Fonte: O Globo, 09/01/2008

Chega a ser lugar-comum falar em anarquia na região metropolitana do Rio. O conceito designa um estado de coisas em que, entre outros sintomas, favelas se expandem desordenadamente, a informalidade campeia na camelotagem e no transporte público, boa parte da frota de veículos circula de forma ilegal, sem pagar IPVA, e assim por diante.

A diferença, para pior, nesse cenário, são as evidências observadas nos últimos tempos de que essa anarquia sobe de patamar. Os sinais não se verificam apenas no fortalecimento da criminalidade. As toxinas da desordem se tornam mais insidiosas, e nem sempre perceptíveis, à medida que a sociedade como um todo, incluindo o poder público, abaixa a guarda e permite o desmando. Nesse estágio surge a cultura do “ilegal, e daí?”, pela qual resvala-se para a barbárie. É quando o noticiário sobre latrocínios passa a ser encarado com a mesma apatia com que se observam as incontáveis transgressões às normas do trânsito cometidas na cidade. Ao ser denunciada a ação de milícias formadas por policiais, bombeiros e agentes penitenciários, houve quem nutrisse a esperança de que esses grupos seriam um adversário efetivo do tráfico e ajudariam a impor a lei nas favelas.
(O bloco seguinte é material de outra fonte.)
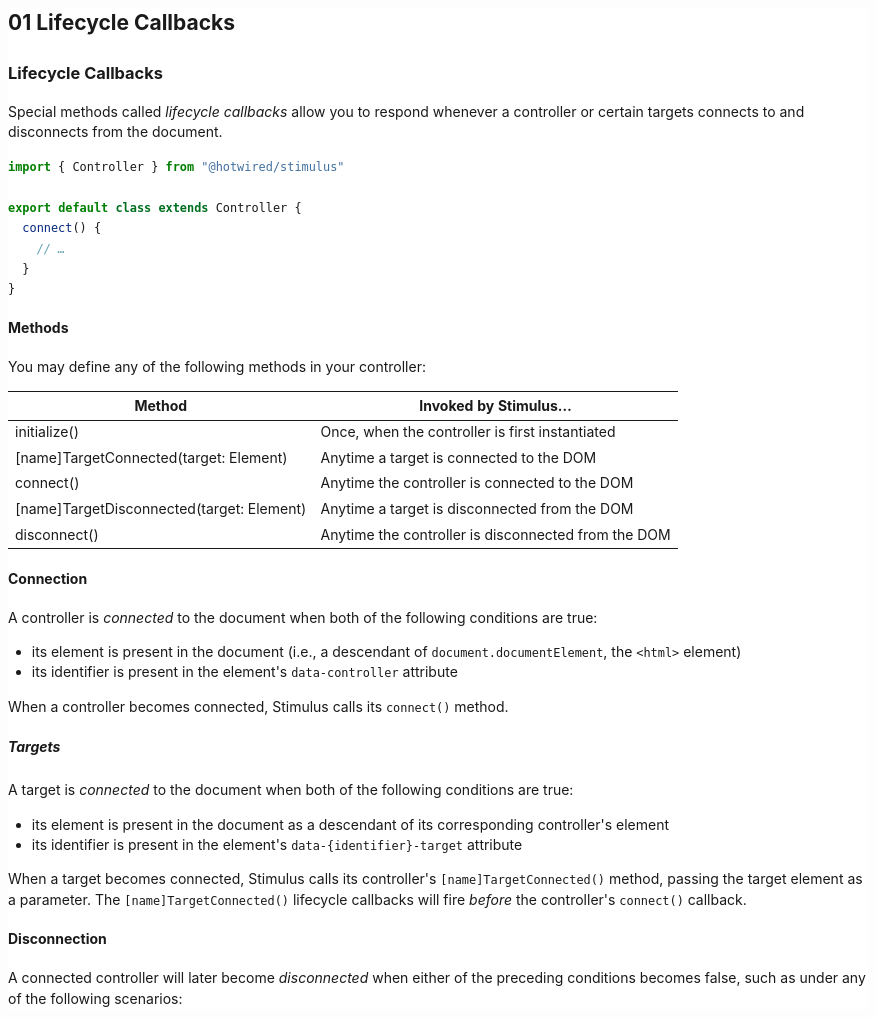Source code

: ## 01 Lifecycle Callbacks

### Lifecycle Callbacks

Special methods called _lifecycle callbacks_ allow you to respond whenever a controller or certain targets connects to and disconnects from the document.

<meta data-controller="callout" data-callout-text-value="connect()">

```js
import { Controller } from "@hotwired/stimulus"

export default class extends Controller {
  connect() {
    // …
  }
}
```

#### Methods

You may define any of the following methods in your controller:

Method       | Invoked by Stimulus…
------------ | --------------------
initialize() | Once, when the controller is first instantiated
[name]TargetConnected(target: Element) | Anytime a target is connected to the DOM
connect()    | Anytime the controller is connected to the DOM
[name]TargetDisconnected(target: Element) | Anytime a target is disconnected from the DOM
disconnect() | Anytime the controller is disconnected from the DOM

#### Connection

A controller is _connected_ to the document when both of the following conditions are true:

* its element is present in the document (i.e., a descendant of `document.documentElement`, the `<html>` element)
* its identifier is present in the element's `data-controller` attribute

When a controller becomes connected, Stimulus calls its `connect()` method.

##### Targets

A target is _connected_ to the document when both of the following conditions are true:

* its element is present in the document as a descendant of its corresponding controller's element
* its identifier is present in the element's `data-{identifier}-target` attribute

When a target becomes connected, Stimulus calls its controller's `[name]TargetConnected()` method, passing the target element as a parameter. The `[name]TargetConnected()` lifecycle callbacks will fire *before* the controller's `connect()` callback.

#### Disconnection

A connected controller will later become _disconnected_ when either of the preceding conditions becomes false, such as under any of the following scenarios:


[toggle]: https://developer.mozilla.org/en-US/docs/Web/API/HTMLDetailsElement/toggle_event
[Event]: https://developer.mozilla.org/en-US/docs/web/api/event
[Element]: https://developer.mozilla.org/en-US/docs/Web/API/element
Errado. São quadrilhas que lutam para substituir outras quadrilhas. Mais grave, são formadas por pessoas pagas pelo contribuinte para supostamente defendêlo. Dá-se o absurdo de o cidadão arcar com o salário de quem o ameaça. No mesmo caso estão parlamentares acusados pela polícia de atuar no negócio clandestino de milícias e transporte por vans.
São representantes de eleitores, sustentados pelo erário, mas a serviço do crime. Nesse contexto, o governador Sérgio Cabral propõe, inspirado em Bogotá, que seja proibida a circulação de motos com carona, pois, lá e aqui, muitos assaltos costumam ser praticados por duplas motorizadas. Deu certo na Colômbia, onde os motoqueiros também precisam ter inscrita a placa do veículo no capacete e num colete.

A proposta corresponde ao sentido de urgência do momento. Independentemente da discussão, nenhuma medida isolada funcionará sem uma polícia atenta, presente nas ruas, bem formada, informada e honesta. O ano é eleitoral e por isso dificulta a aproximação entre políticos. Mas a segurança no Grande Rio, no sentido mais amplo possível, precisa ser tratada por todos os administradores públicos da região. Também em respeito ao próprio eleitor.